Surprisingly, lawyers across the board either don't realize they have to put in the hours to make more money, or we just may not be as greedy as the stereotypes make us out to be. According to a recent survey, just under half of all surveyed firms missed their billing goal for 2017. More than half the firms surveyed also reported that equity partners were not busy enough, and non-equity partners were underutilized. Over 80 percent of firms reported having lawyers that are "chronic underperformers." Given the dismal numbers, if you start to routinely bill more hours than other attorneys in the firm, you may put yourself on track to be the boss.

And don't worry, so long as you're not actually a workaholic, you'll be okay.

Churning Hay into Cash

There are so many idioms about churning hours, making hay, getting worms early, or just making cold hard cash that there's bound to be one you can identify with. But just because you're motivated to work, that's not enough.
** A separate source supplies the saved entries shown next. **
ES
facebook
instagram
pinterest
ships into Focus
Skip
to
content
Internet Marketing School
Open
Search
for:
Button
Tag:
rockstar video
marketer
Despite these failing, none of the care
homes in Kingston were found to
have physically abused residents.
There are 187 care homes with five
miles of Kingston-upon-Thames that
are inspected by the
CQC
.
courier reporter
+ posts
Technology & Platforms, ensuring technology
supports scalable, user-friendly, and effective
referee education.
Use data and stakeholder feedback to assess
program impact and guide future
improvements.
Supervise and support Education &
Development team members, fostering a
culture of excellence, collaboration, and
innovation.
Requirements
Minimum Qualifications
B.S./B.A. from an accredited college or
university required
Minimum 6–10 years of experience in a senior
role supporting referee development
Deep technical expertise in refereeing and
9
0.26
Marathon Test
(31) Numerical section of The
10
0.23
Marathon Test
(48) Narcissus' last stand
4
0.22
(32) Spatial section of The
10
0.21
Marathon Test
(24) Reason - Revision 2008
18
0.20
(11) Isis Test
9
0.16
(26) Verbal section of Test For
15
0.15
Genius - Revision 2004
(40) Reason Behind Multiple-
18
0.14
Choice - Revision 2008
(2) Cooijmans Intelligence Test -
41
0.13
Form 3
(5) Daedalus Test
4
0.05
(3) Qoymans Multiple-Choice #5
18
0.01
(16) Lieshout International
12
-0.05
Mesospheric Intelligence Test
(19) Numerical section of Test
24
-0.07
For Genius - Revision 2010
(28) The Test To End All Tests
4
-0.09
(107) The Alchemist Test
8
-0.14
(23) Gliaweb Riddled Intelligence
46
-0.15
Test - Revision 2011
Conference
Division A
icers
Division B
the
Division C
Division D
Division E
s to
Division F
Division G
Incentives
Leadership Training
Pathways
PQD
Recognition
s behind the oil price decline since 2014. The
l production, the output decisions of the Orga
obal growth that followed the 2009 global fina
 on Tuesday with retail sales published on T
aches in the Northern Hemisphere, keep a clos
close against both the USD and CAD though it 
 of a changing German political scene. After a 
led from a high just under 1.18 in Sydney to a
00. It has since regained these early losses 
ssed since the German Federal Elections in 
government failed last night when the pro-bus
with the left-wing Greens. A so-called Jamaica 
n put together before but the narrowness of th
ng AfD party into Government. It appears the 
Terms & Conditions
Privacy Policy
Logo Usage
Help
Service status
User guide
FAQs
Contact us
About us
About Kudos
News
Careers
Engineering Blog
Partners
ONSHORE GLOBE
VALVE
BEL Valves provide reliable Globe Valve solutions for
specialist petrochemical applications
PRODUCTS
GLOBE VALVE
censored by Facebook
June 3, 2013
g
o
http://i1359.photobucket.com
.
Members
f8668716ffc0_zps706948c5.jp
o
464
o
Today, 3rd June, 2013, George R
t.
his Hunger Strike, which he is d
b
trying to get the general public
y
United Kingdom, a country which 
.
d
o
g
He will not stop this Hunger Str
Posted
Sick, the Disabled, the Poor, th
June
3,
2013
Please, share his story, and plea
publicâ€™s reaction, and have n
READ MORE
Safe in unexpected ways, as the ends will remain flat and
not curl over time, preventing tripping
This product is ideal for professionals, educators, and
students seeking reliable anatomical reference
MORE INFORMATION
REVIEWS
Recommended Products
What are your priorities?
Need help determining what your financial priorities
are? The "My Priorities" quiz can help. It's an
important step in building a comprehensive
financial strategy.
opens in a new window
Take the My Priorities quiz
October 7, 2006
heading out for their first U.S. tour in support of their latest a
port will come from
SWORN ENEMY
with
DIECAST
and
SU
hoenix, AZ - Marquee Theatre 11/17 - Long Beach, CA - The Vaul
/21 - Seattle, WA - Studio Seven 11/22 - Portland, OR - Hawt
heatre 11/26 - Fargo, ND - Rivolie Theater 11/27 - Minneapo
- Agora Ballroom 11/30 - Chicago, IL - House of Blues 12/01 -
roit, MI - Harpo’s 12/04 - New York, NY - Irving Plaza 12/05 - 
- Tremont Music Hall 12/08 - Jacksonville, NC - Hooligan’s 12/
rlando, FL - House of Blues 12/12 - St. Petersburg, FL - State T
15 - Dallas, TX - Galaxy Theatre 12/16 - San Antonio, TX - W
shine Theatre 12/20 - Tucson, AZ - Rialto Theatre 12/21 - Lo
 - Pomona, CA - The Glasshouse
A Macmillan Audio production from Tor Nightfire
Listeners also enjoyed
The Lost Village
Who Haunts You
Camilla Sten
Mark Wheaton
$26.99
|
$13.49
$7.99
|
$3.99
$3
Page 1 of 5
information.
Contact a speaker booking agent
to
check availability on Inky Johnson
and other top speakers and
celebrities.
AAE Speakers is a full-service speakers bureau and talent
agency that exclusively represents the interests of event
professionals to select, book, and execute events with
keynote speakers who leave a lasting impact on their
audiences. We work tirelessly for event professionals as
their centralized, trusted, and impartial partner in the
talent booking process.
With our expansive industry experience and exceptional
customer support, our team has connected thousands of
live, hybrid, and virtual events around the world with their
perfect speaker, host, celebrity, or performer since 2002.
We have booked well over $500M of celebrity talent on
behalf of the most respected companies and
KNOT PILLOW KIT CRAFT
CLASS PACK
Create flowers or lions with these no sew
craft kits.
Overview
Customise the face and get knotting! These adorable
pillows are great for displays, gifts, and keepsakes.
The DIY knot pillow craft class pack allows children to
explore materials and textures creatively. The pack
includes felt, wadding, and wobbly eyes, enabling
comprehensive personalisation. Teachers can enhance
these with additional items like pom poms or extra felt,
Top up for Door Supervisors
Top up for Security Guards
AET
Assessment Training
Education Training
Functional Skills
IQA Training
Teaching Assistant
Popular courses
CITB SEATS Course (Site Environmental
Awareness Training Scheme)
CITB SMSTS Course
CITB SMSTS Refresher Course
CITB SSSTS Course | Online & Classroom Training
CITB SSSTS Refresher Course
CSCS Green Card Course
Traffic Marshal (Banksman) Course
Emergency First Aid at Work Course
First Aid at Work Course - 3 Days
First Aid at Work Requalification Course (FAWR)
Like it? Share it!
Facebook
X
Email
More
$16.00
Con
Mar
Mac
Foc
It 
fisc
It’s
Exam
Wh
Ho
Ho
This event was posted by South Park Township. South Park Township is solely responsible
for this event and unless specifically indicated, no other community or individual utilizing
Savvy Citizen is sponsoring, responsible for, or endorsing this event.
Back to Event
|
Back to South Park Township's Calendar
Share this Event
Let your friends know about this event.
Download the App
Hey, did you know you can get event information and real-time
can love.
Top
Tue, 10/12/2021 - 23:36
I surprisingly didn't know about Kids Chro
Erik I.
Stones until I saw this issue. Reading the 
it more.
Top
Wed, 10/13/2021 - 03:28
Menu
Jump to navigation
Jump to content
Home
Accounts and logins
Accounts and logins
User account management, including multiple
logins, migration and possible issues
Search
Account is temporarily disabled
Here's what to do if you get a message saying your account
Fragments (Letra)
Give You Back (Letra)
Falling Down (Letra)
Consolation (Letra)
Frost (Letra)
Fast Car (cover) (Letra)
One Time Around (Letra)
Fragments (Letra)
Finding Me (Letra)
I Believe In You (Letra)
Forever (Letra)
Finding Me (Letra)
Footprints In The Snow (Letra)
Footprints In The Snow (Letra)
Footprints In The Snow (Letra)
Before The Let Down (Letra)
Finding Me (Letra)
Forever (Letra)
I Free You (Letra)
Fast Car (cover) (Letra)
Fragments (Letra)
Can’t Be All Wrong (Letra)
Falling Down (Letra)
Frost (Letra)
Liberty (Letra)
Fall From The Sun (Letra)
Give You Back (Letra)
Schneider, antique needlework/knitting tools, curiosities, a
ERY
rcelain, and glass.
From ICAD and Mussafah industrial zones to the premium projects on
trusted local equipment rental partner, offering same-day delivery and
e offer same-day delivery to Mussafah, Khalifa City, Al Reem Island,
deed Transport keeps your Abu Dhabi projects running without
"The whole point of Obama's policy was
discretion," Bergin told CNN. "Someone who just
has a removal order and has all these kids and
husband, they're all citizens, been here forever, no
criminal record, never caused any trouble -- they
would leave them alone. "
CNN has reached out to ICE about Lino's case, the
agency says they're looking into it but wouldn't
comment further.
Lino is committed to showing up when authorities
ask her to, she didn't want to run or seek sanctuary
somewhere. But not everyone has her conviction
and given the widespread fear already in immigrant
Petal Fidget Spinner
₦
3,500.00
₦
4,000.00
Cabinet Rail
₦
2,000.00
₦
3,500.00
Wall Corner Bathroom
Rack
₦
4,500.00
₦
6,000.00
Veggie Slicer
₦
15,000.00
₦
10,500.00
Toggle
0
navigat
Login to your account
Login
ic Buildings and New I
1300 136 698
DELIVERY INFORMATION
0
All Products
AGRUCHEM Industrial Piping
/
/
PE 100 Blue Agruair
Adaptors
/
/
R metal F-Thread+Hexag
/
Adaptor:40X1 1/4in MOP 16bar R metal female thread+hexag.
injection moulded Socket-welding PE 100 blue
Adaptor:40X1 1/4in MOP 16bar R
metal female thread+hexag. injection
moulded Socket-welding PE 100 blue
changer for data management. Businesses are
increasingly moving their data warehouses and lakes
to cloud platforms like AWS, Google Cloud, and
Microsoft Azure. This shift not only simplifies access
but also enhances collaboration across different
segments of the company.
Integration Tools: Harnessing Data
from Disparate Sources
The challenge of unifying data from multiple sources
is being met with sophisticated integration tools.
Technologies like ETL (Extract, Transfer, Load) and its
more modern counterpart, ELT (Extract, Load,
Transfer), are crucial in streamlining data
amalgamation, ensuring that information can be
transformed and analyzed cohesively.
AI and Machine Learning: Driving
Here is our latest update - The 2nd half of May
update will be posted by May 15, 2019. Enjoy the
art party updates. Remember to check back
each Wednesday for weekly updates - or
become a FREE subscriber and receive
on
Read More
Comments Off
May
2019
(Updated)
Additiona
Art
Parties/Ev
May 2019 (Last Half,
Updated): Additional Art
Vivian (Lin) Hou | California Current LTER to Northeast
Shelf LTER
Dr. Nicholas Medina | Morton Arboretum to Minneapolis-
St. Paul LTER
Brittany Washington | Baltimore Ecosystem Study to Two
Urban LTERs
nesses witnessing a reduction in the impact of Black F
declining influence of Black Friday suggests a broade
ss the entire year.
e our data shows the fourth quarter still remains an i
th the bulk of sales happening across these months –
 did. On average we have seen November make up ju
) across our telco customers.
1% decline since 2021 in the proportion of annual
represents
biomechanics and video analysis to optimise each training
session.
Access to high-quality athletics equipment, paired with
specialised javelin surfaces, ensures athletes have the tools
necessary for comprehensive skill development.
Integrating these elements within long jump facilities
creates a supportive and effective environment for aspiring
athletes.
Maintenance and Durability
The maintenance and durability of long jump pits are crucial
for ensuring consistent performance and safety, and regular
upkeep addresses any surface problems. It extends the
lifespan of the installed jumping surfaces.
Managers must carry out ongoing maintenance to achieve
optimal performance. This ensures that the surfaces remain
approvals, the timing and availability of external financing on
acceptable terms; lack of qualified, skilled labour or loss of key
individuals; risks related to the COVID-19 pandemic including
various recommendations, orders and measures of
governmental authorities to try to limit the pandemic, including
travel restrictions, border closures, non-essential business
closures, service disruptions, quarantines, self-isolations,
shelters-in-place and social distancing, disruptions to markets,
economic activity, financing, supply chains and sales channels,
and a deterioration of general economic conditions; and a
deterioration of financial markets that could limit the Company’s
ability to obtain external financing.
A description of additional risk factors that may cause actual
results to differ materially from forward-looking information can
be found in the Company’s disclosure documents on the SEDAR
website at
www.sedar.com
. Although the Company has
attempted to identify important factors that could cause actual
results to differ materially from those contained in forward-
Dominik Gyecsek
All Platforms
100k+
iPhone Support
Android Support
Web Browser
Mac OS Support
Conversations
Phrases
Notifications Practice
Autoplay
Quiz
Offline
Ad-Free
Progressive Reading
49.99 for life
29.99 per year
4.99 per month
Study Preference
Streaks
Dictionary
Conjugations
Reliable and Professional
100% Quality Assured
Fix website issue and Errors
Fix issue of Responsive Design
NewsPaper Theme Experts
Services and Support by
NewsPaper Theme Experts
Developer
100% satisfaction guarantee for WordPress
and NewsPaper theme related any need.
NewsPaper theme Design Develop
You have to work smarter and harder.

For some transactional lawyers, that may mean more revenue generating work and avoiding billables that could potentially be cut, or not billed. For volume practitioners, this might mean focusing more time every week on signing up new clients to keep the steady stream of clients moving along. For patent practitioners, that might mean billing 10 hours a day 7 days a week for 52 weeks a year.